The world is changing constantly and so are the skills required by an organization’s workforce. Today, we may not know about half the skills we need by 2020 to achieve high performance or be fully employable at the workplace.
New research and constant automation has led to an increase in structure less thinking which creates cognitive dissonance. And although divergent thinking can result in some great insights, you would not want employees to complain about what skills the workforce lacks in general.
For most organizations, learning effectiveness measurements such as retention, application of learning and business impact continue to be constant imperatives.
Often, if not always, companies rush their learning and development initiatives which create lapses in planning effective learning journeys of their employees.
A prime component of a well-executed learning program is increased awareness of potential skills. It is a fundamental requirement for kickstarting an effective learning journey.
By including skills which are either not learned before or those skills to which the workforce is oblivious to, you prepare yourself for future challenges.
For example, your sales force or customer service team might require specific soft skills which they may not be aware about. Imagine a situation where a customer visits your branch office. Your employees at the branch may be oblivious to the importance of mindfulness and that may hamper their ability to greet every walk-in customer.
Lack of self-awareness or mindfulness could potentially result in a poor customer service score for that branch.
It may not be possible to be aware of every skill required completely, but companies can try various approaches for increasing skill awareness.

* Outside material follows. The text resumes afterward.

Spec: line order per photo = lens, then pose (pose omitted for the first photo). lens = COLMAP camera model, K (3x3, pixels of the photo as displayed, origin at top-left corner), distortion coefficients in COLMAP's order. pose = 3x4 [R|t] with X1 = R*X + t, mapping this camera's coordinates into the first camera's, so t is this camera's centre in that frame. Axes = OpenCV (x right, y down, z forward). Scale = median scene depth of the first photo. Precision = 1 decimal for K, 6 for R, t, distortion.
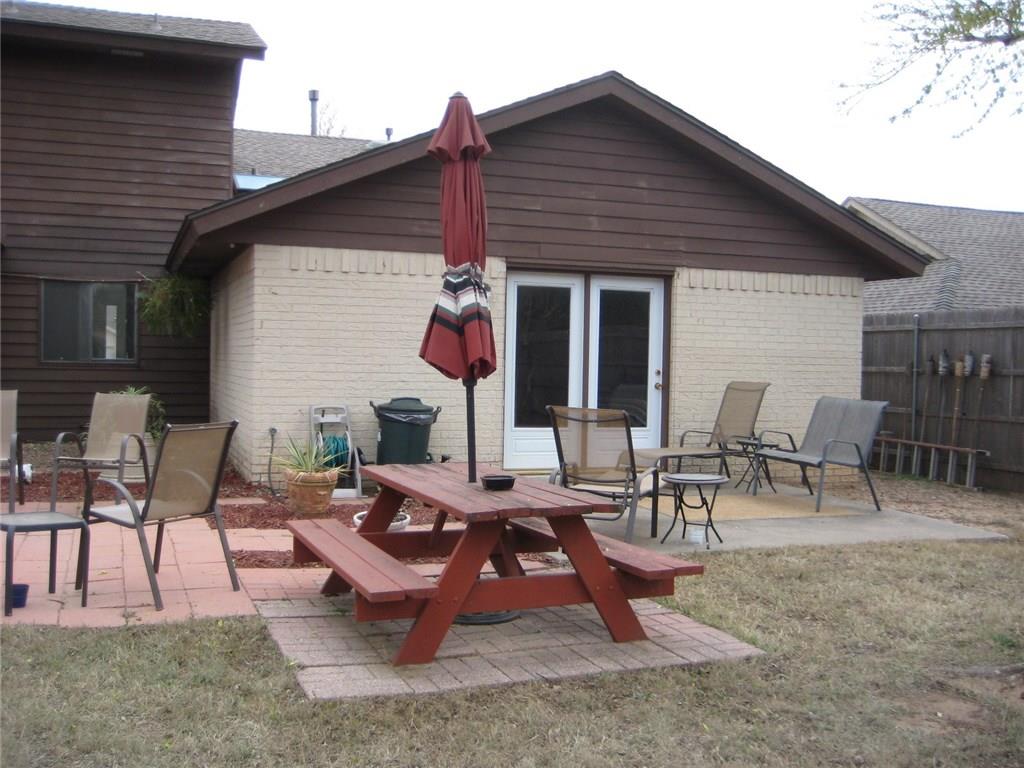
lens RADIAL K [[1060.7, 0, 512.0], [0, 1060.7, 387.7], [0, 0, 1]] dist [-0.175674, 0.245625]
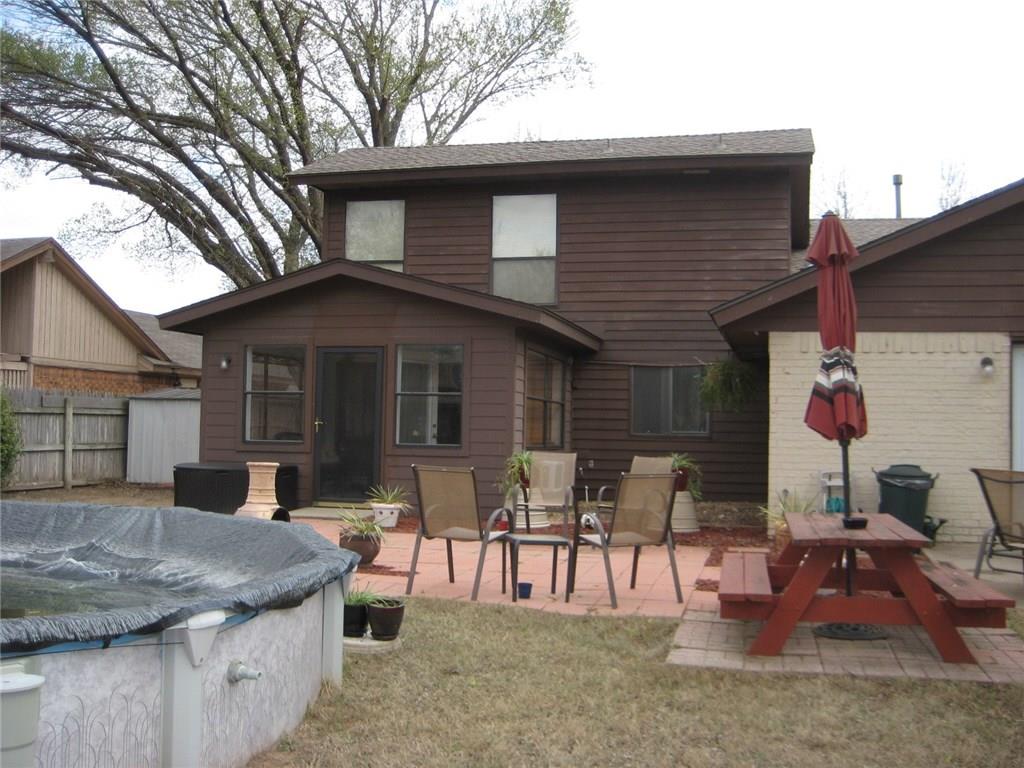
lens RADIAL K [[1060.7, 0, 512.0], [0, 1060.7, 387.7], [0, 0, 1]] dist [-0.175674, 0.245625]
pose [[0.822129, -0.024943, -0.568754, 0.183287], [-0.017748, 0.997431, -0.069398, 0.012102], [0.569024, 0.067148, 0.819575, -0.122522]]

We have noted five easy steps that any organization can take to create awareness for new skill requirements with ease. This approach to learning could create stronger and more effective learning pathways for your employees.
Step 1: Skill awareness empowers experimentation
Curiosity and constant application of experimental learning brings up many possibilities for potential improvements. When you challenge your employees’ know-how with tests and analyze them for their knowledge needs, these skill gaps reveal themselves through the scenarios you emulate. This leads to increased awareness of the skills that your team needs.
Step 2: Case study your way to skill awareness
Case studies are a great way to get to know how different organizations have approached the problems they have faced and solved through increased awareness of skills that were needed to turn the opportunity into a positive business impact.
Step 3: Make your company’s employees culturally aware
Your company’s culture by itself can have the potential to make an employee learn faster and more efficiently. For example, if a well inducted employee is faced with a certain difficulty in handling a client, he/she can rely on the knowhow of the company’s culture to overcome this problem. Thus, through increased awareness of cultural proceedings, your employee identifies these openings and can more easily be aware of critical skills required at various instances in both his / her employee journey as well as the customer journey.
Step 4: Talk to an expert
Speak to as many domain experts you can to be more aware of recent changes in skills development and what the industry needs. Mobilize your networks to understand the necessity of new or emerging skills. In today’s age of decreasing shelf-life of skills, having a network of experts across multiple domains minimizes your chance of missing out on critical new-age skills that your workforce may require.
Step 5: Reflect as much as you can
In our day-to-day hustle and bustle, it’s easy to get carried away and lose sight of perspective. Taking a step back once in a while to reflect on the past and future lends critical perspective that can help you capture skills hitherto not in your “cognitive radar”.
Notably skill development, digital skills and new forms of learning such as microlearning, gamified learning are on everyone’s consideration list. In the ever-growing list of options, it can get quite “noisy” to identify what is required by your workforce and your organization.
The above steps can help you reduce the risk of missing out or not being aware of critical competencies that your workforce ought to possess. They can also help you weed out non-critical or unnecessary skills that may appear good to have, but ultimately not be as useful to your business as you initially perceived.